Marquette, MI – Nheena Weyer Ittner grew up downstate but has lived in the UP for the last few decades. She’s the ambitious and gregarious founder and director of the Upper Peninsula Childrens Museum. She always seems to be in a good mood. Is that a façade? No. It’s real.
BC: What’s your most vivid memory from your childhood?
NWI: Well, I grew up in a family where the sun rose and set on my sister and me. My parents were the best parents in the entire world. They adored us. I was cared for, nurtured, loved, never was wanting for anything.
BC: How would you describe yourself as a girl? Were you popular, studious, nerdy?
NWI: I was pretty popular, I think. I was the vice president of our school in fourth grade! My sister ran my campaign. She’d drag me up and down the hallway in a wagon and then I’d wave to people (laughs). Then in junior high school, I was a cheerleader. It wasn’t until high school that I turned. I got a little feisty, I guess. But you know what? The bad things that I did at that age, they taught me the best lessons of my life.

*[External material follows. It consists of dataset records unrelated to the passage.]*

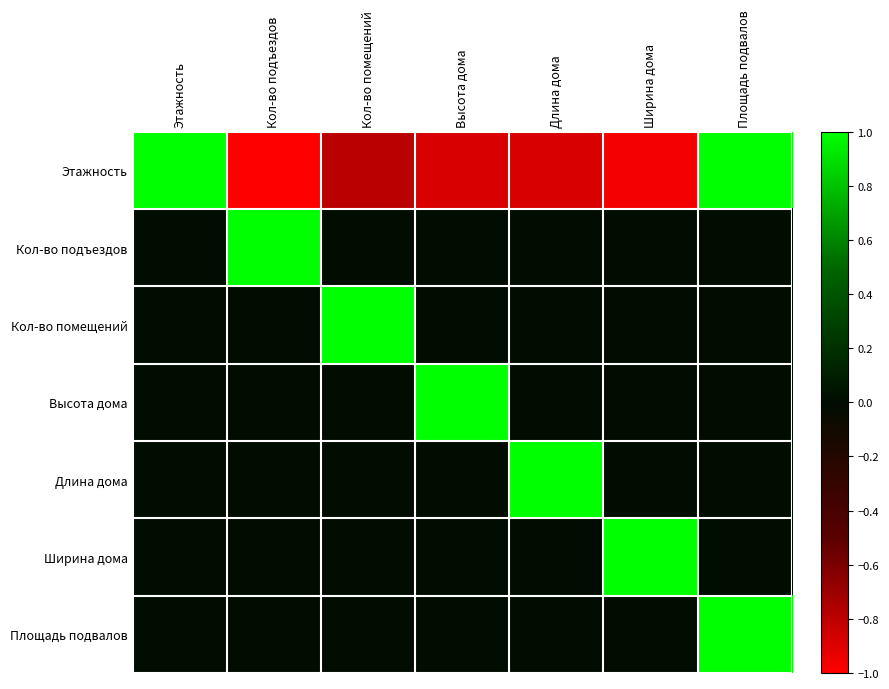

Which series has the largest range (max minus min)?

Этажность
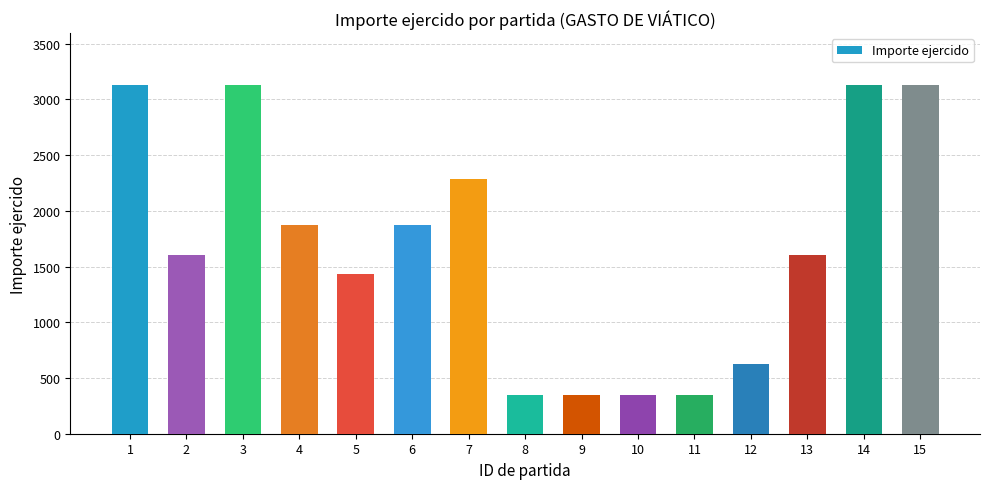

What is the smallest value displayed?

350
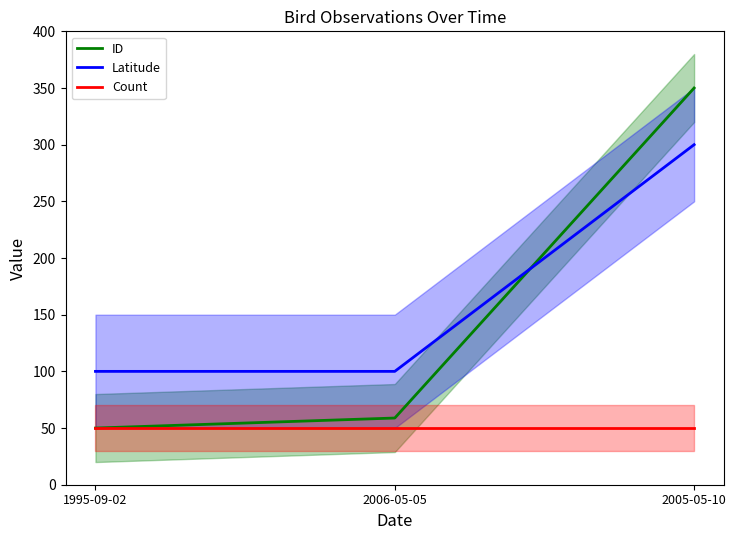

Rank the series by their maximum value, from lowest to highest.

Count, Latitude, ID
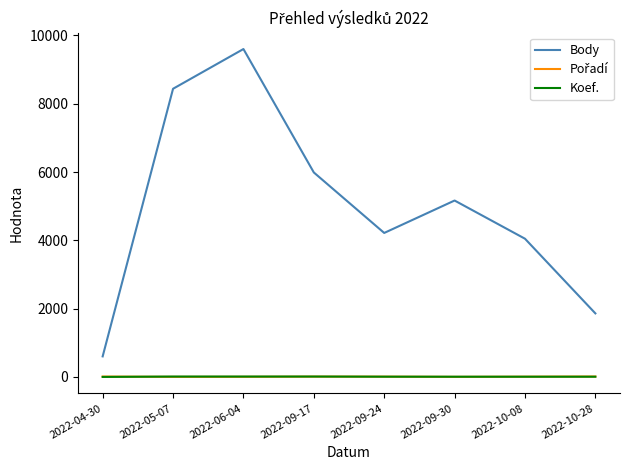

Which series has the largest total across all categories?

Body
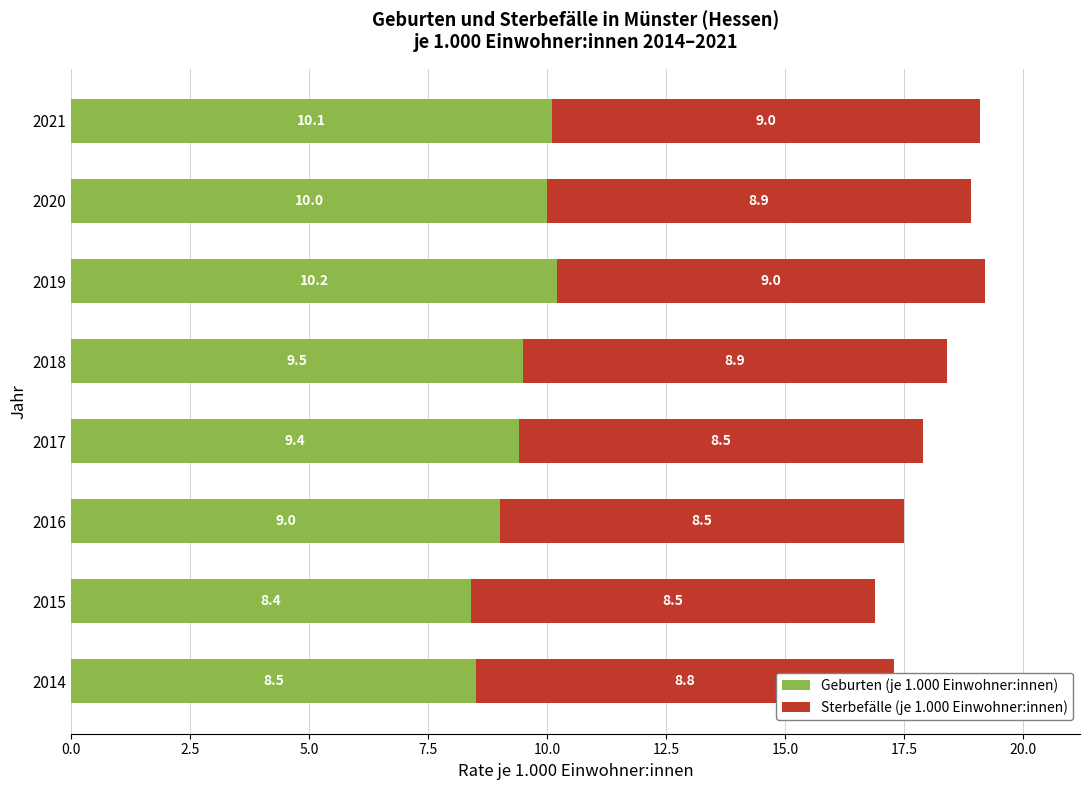

What is the sum of all Geburten (je 1.000 Einwohner:innen) values?

75.1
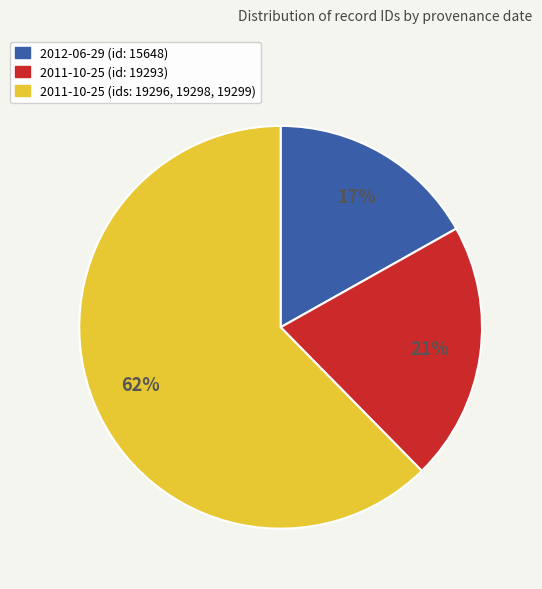

Does any single category account for the majority?

Yes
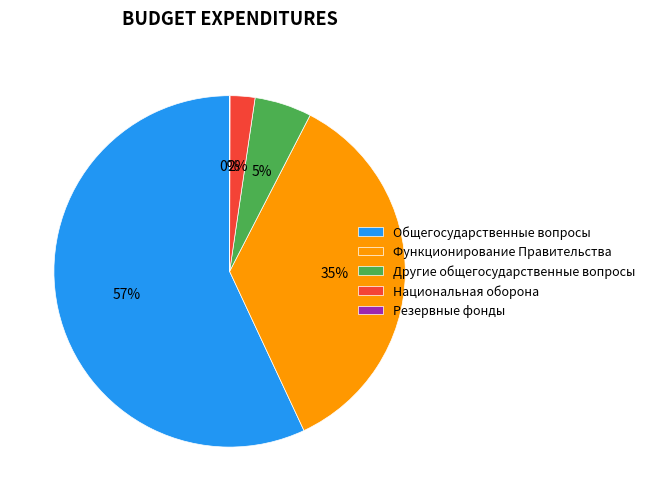

Which has a higher value, Другие общегосударственные вопросы or Общегосударственные вопросы?

Общегосударственные вопросы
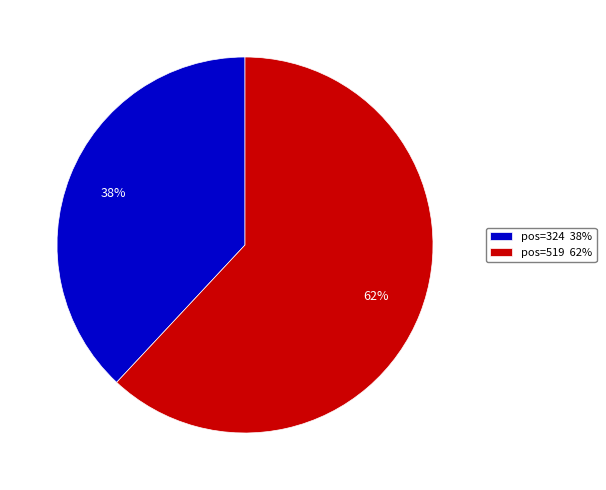

Which slice represents more than half of the pie?

pos=519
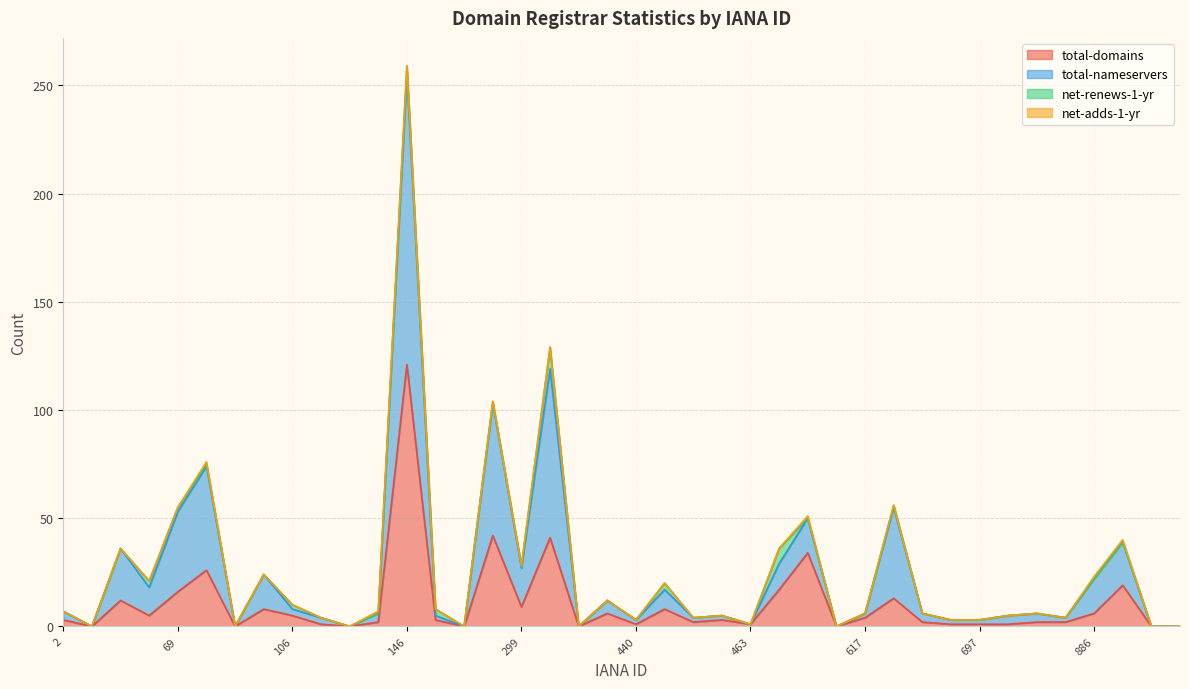

What is the difference between the highest and lowest values at 303?

88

BC: What do you mean by “bad things?”
NWI: Well, I hung around with people who were pretty risky. They were involved with drugs, a lot of drugs going on. But my sister and I learned that my parents were always supportive of us. I mean they were almost unaware of what my sister and I were doing. They just wouldn’t believe that we’d be doing anything wrong or hanging out with people who were doing bad things. But you know what? One time my mom and dad sat down with my sister after they had discovered she had taken a bunch of alcohol…and they all sat and cried like babies. That’s when my sister and I realized that the last thing in the world we ever wanted to do was disappoint those two people.